Depois de muito tempo sem escrever e conversando com minha comadre-psicóloga Fabiola Garuzzi, resolvi falar sobre um assunto um pouco diferente: os assuntos inacabados. Longe da definição mais religiosa que entende que na hora da morte temos que lidar com os assuntos que não resolvemos em vida, eu pretendo falar de um ponto de vista psicológico.

Os assuntos inacabados não recebem uma definição específica em psicologia, no entanto podemos entendê-los de diferentes maneiras como traumas, talvez comportamentos disfuncionais, ou ainda incidentes críticos. Enfim, os assuntos inacabados são eventos que marcam de uma maneira específica a nossa história de vida e de certo modo não têm um desfecho que gostaríamos, ou ainda pior não tem qualquer desfecho.
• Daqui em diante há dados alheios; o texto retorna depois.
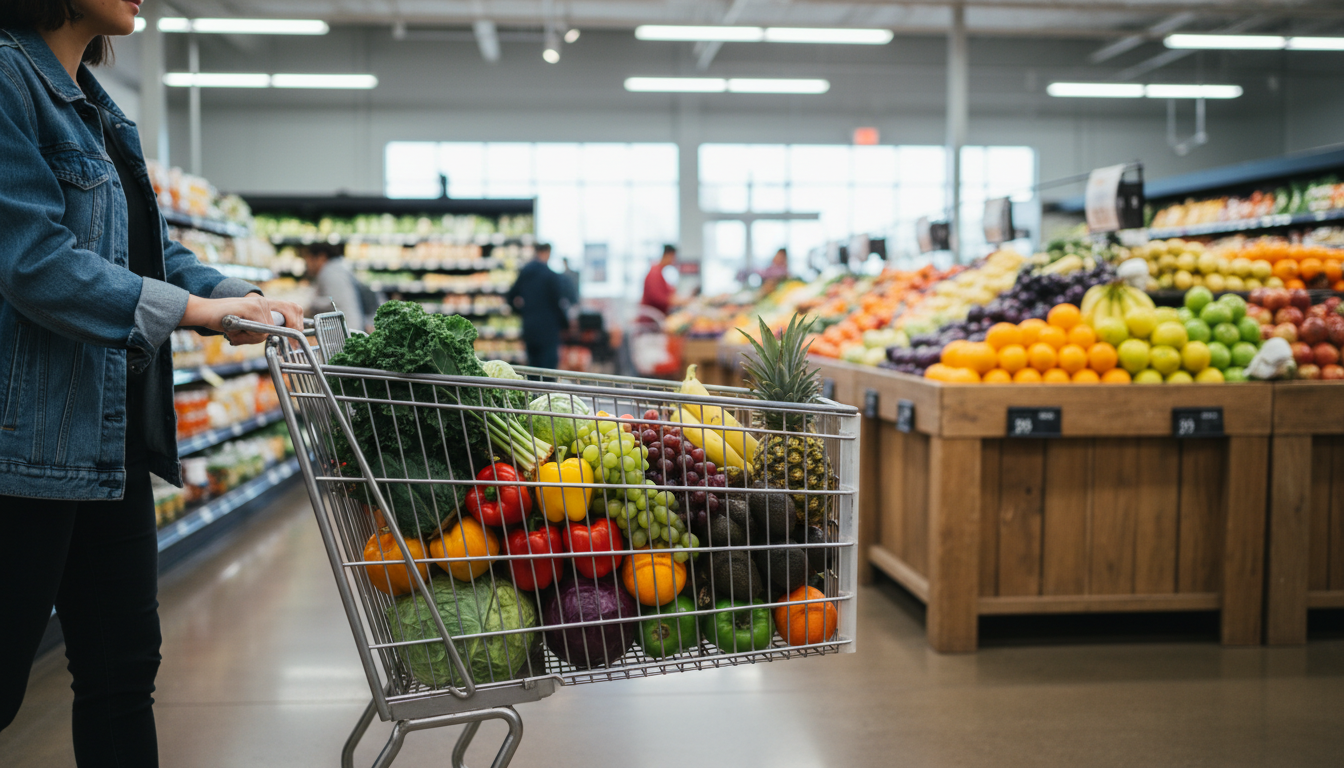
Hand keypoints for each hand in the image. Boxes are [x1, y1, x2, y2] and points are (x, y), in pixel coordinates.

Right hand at [181, 294, 304, 344]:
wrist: (205, 312)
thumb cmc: (225, 322)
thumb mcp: (248, 328)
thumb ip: (262, 331)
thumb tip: (284, 340)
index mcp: (266, 306)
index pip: (292, 313)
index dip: (296, 327)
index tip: (295, 342)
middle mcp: (265, 303)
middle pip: (278, 328)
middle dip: (264, 336)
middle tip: (247, 334)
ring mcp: (259, 304)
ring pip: (266, 331)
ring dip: (250, 337)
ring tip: (236, 331)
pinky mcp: (252, 308)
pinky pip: (258, 331)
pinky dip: (245, 335)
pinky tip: (233, 329)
E porque falar então disso? Porque esses assuntos insistem em nos perseguir? Você mesmo agora já deve estar pensando em algumas coisas que gostaria de modificar na sua história de vida, fazer diferente, evitar algo, não dizer uma palavra ou ainda dizer algo, etc. Esses pequenos fantasmas do cotidiano vivem nos assombrando como marcas que constituem nossa própria existência. E mais, além disso, de um modo ou de outro, todos nós temos alguns desses assuntos, embora nem sempre gostemos de falar sobre isso, mas não é porque não falamos que eles não existem.

E você agora deve estar se perguntando, mas e o que fazer então? Acho que uma frase de Clarice Lispector responde muito bem a essa questão: “Até cortar os próprios defeitos pode ser perigoso. Nunca se sabe qual é o defeito que sustenta nosso edifício inteiro.” Isso é, nós nunca sabemos qual é o fantasma, trauma, incidente crítico, comportamento disfuncional, assunto inacabado que edifica quem nós somos. Nós somos um produto inacabado (no sentido de que estamos em constante transformação) de nossa história de vida, de nosso contexto social, de nossas relações com os outros, de nossa história genética e familiar, ou seja, um produto de tudo o que nós aconteceu e acontece.
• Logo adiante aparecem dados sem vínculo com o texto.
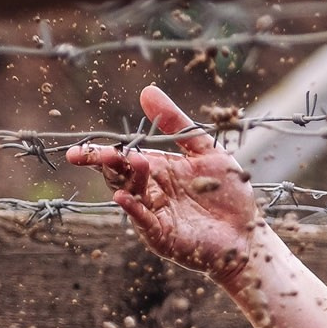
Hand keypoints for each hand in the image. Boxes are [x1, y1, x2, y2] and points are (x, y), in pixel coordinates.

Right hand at [66, 86, 262, 286]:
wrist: (249, 234)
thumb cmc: (228, 194)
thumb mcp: (205, 150)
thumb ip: (176, 123)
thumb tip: (146, 90)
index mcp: (157, 170)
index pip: (122, 158)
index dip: (98, 154)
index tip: (77, 151)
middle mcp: (151, 192)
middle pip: (120, 175)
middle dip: (108, 163)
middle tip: (99, 153)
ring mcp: (155, 215)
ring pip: (131, 194)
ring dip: (127, 178)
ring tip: (134, 161)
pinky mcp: (164, 237)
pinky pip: (144, 222)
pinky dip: (133, 210)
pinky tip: (124, 197)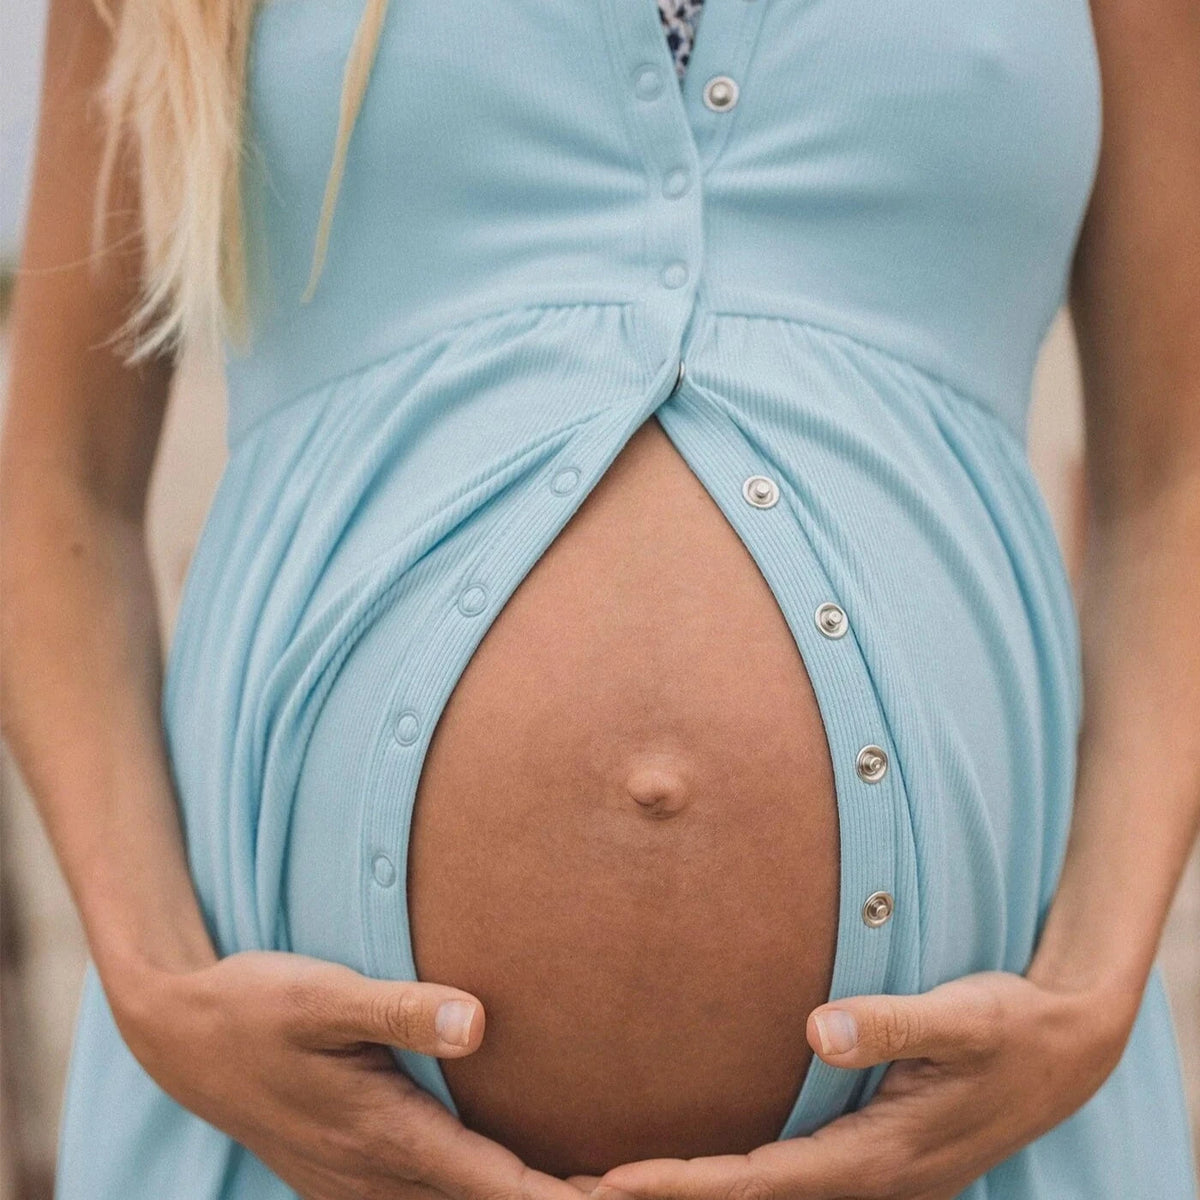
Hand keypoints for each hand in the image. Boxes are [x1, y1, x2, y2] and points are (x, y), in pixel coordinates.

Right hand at [109, 949, 587, 1199]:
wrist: (183, 1038)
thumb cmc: (259, 1006)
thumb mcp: (322, 995)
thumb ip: (400, 1008)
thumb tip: (478, 1022)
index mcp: (388, 1135)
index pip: (500, 1189)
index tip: (634, 1192)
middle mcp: (379, 1178)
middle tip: (643, 1186)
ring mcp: (359, 1188)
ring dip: (520, 1199)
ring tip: (596, 1182)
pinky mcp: (347, 1180)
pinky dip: (479, 1194)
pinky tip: (508, 1173)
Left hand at [567, 969, 1141, 1199]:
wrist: (1068, 1050)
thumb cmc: (1010, 1026)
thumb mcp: (963, 1017)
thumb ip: (891, 1024)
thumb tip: (816, 1028)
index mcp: (880, 1155)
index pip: (761, 1181)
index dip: (685, 1185)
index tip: (611, 1183)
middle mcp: (869, 1180)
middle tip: (578, 1191)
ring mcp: (872, 1179)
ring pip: (767, 1198)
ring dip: (695, 1194)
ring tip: (611, 1184)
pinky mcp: (873, 1162)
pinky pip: (788, 1181)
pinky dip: (734, 1181)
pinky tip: (699, 1166)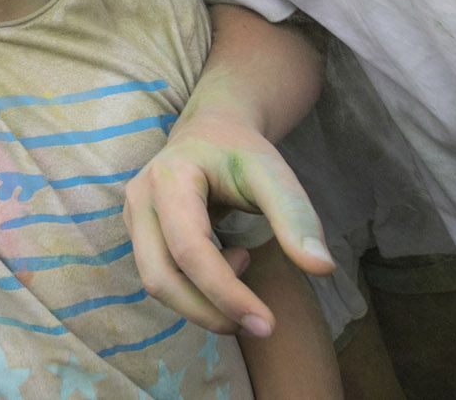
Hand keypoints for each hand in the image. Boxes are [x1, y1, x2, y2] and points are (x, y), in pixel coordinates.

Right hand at [123, 115, 333, 336]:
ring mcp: (133, 217)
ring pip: (156, 283)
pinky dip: (195, 289)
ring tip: (242, 263)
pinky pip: (160, 276)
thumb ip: (296, 217)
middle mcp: (140, 199)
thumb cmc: (242, 152)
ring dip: (202, 300)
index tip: (267, 324)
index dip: (226, 294)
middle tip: (258, 321)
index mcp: (170, 178)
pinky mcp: (137, 232)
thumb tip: (322, 269)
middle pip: (161, 277)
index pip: (191, 250)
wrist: (210, 131)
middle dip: (209, 312)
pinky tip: (225, 262)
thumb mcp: (273, 175)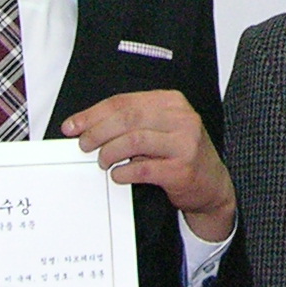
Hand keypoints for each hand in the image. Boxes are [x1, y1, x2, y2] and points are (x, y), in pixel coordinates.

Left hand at [65, 89, 235, 240]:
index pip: (124, 102)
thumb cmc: (182, 154)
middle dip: (97, 131)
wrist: (212, 184)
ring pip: (133, 140)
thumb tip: (88, 125)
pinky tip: (118, 174)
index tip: (73, 125)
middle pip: (127, 118)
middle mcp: (181, 118)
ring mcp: (184, 143)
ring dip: (109, 151)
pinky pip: (142, 168)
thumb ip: (132, 122)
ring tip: (103, 160)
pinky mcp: (182, 169)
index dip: (93, 114)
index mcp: (172, 102)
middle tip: (84, 144)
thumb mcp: (162, 128)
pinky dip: (123, 172)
Até mesmo os nossos defeitos e assuntos inacabados compõe quem nós somos. Ilude-se aquele que se acha perfeito, a perfeição não existe na realidade, apenas no plano das ideias. Ai você pode me perguntar, então devemos sofrer com os nossos fantasmas para sempre? Não necessariamente, mais importante do que fizeram conosco, ou do que aconteceu conosco, é o que nós fazemos com nós mesmos. Assim, o importante e útil é a forma como nós ressignificamos esses assuntos inacabados. O que quero dizer é que nós podemos modificar a forma como percebemos e lidamos com os nossos assuntos inacabados.  E a partir da mudança de foco sobre esse determinado evento, nós também modificamos nossos sentimentos, pensamentos e comportamentos com relação a eles.
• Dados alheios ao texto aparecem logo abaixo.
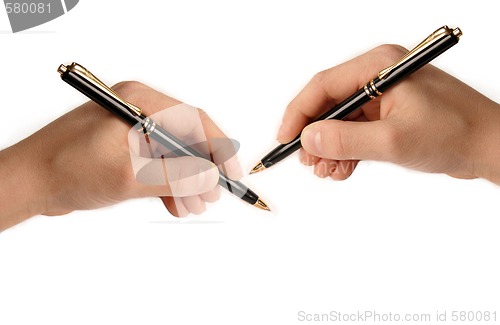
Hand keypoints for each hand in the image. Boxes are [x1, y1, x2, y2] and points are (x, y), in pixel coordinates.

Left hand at [0, 81, 241, 230]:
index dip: (218, 148)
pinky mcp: (125, 146)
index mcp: (140, 102)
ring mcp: (132, 128)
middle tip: (210, 196)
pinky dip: (168, 184)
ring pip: (173, 154)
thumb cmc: (67, 168)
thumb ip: (175, 177)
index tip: (231, 173)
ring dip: (185, 181)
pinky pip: (157, 163)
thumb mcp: (129, 176)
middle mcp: (138, 110)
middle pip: (186, 138)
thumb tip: (210, 179)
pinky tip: (175, 204)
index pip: (194, 120)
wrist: (30, 182)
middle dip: (201, 169)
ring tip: (193, 206)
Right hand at [277, 45, 499, 183]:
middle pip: (329, 104)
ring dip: (330, 147)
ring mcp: (384, 95)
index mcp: (379, 66)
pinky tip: (343, 169)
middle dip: (316, 136)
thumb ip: (346, 140)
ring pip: (341, 120)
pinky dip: (347, 151)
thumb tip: (308, 139)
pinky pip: (356, 130)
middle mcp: (378, 76)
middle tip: (308, 162)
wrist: (490, 147)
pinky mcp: (389, 113)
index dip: (299, 113)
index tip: (286, 139)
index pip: (323, 85)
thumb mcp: (393, 140)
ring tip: (327, 172)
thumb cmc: (455, 133)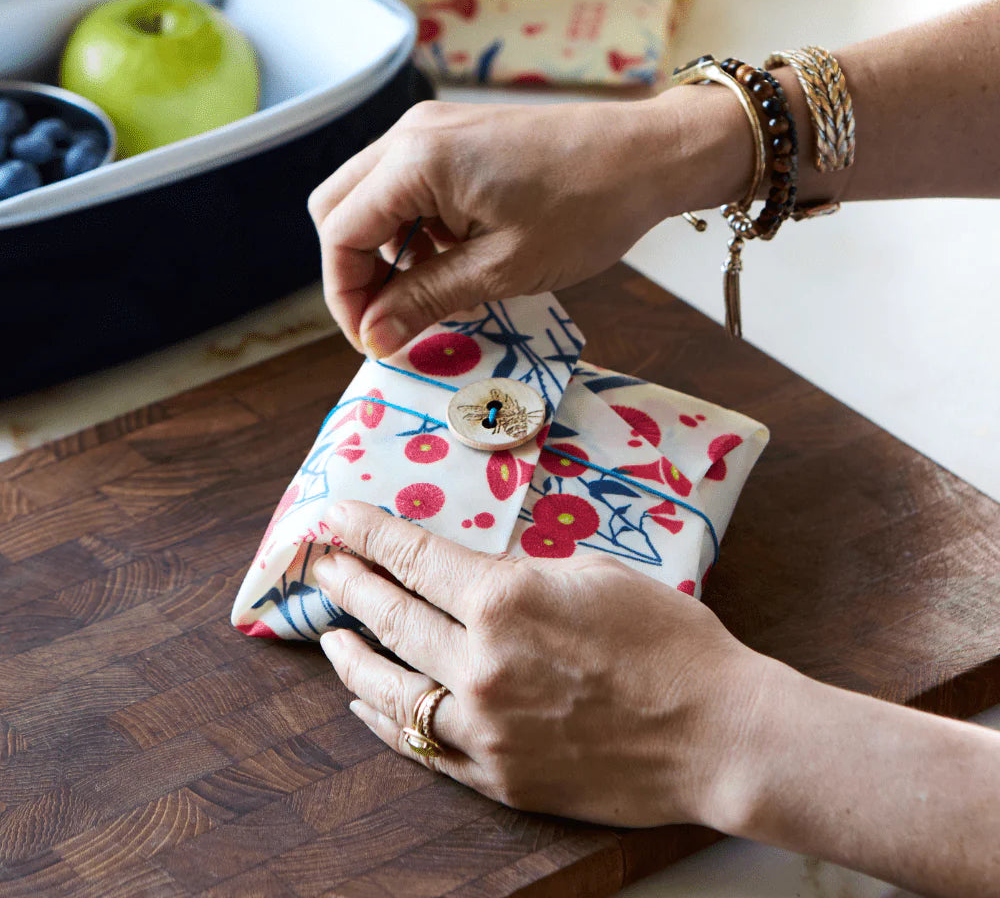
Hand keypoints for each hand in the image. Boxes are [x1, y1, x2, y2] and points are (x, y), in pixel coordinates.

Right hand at [307, 91, 750, 358]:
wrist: (647, 156)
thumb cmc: (587, 209)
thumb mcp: (502, 268)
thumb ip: (427, 299)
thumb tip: (375, 336)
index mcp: (416, 160)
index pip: (340, 233)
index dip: (346, 297)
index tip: (373, 341)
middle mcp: (412, 134)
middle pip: (338, 209)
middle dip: (354, 273)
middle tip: (390, 321)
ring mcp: (432, 130)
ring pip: (368, 199)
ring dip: (383, 253)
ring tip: (429, 295)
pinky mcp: (454, 138)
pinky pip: (404, 188)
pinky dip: (411, 231)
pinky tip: (449, 260)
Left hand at [312, 500, 770, 827]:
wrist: (718, 733)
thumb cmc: (669, 640)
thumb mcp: (594, 573)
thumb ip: (521, 575)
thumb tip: (477, 579)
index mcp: (504, 600)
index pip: (412, 557)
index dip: (364, 533)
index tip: (331, 518)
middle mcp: (480, 664)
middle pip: (388, 618)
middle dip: (345, 584)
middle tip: (318, 568)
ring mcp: (484, 728)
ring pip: (389, 691)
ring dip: (351, 658)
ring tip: (329, 638)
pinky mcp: (499, 777)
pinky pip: (421, 747)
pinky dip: (386, 722)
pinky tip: (368, 705)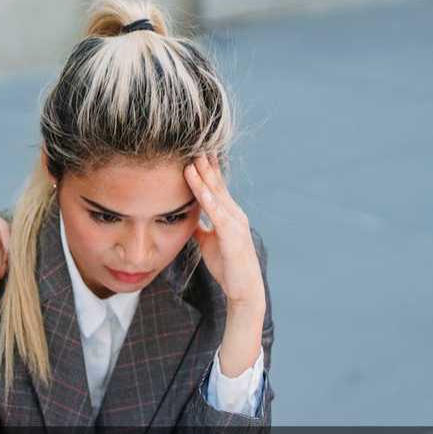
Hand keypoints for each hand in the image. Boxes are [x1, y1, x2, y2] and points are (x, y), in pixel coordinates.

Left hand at [183, 155, 263, 310]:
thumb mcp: (209, 242)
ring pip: (217, 196)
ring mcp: (235, 224)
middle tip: (194, 143)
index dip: (205, 169)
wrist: (243, 290)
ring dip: (205, 178)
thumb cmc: (227, 266)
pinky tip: (200, 189)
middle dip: (205, 165)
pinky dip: (209, 201)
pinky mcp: (232, 237)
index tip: (195, 151)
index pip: (215, 187)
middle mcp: (234, 214)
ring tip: (192, 161)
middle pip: (217, 185)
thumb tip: (189, 218)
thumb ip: (201, 228)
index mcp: (228, 215)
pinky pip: (218, 215)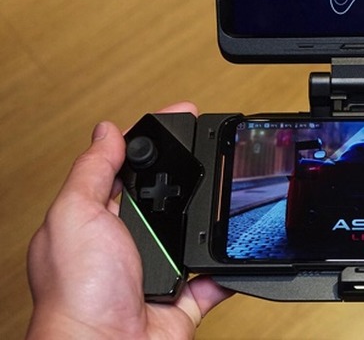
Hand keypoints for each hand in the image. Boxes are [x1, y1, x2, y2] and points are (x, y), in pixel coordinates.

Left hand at [26, 103, 232, 339]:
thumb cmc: (77, 294)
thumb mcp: (75, 216)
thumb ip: (92, 171)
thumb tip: (106, 131)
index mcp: (96, 217)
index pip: (127, 167)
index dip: (155, 141)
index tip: (183, 117)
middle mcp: (127, 242)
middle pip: (167, 195)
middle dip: (191, 176)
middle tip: (214, 150)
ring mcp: (158, 268)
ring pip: (195, 232)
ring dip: (211, 220)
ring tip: (229, 196)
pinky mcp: (185, 296)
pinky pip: (216, 275)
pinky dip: (230, 267)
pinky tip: (239, 248)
Embora não consigamos voltar no tempo e mudar esses assuntos inacabados, é possível agir com o que temos e entender que esses assuntos podem ser encarados como obstáculos que nos paralisam, ou obstáculos que nós obrigam a saltá-los e ir cada vez mais longe. Não importa o que quer que seja (se achamos bom ou ruim) isso faz parte do que somos hoje e, portanto, se não fosse por essas coisas não seriamos quem somos.  Assim, melhor do que eliminar essas fontes estruturantes é utilizá-las a nosso favor, tente ver as coisas pelo outro lado, você pode se surpreender!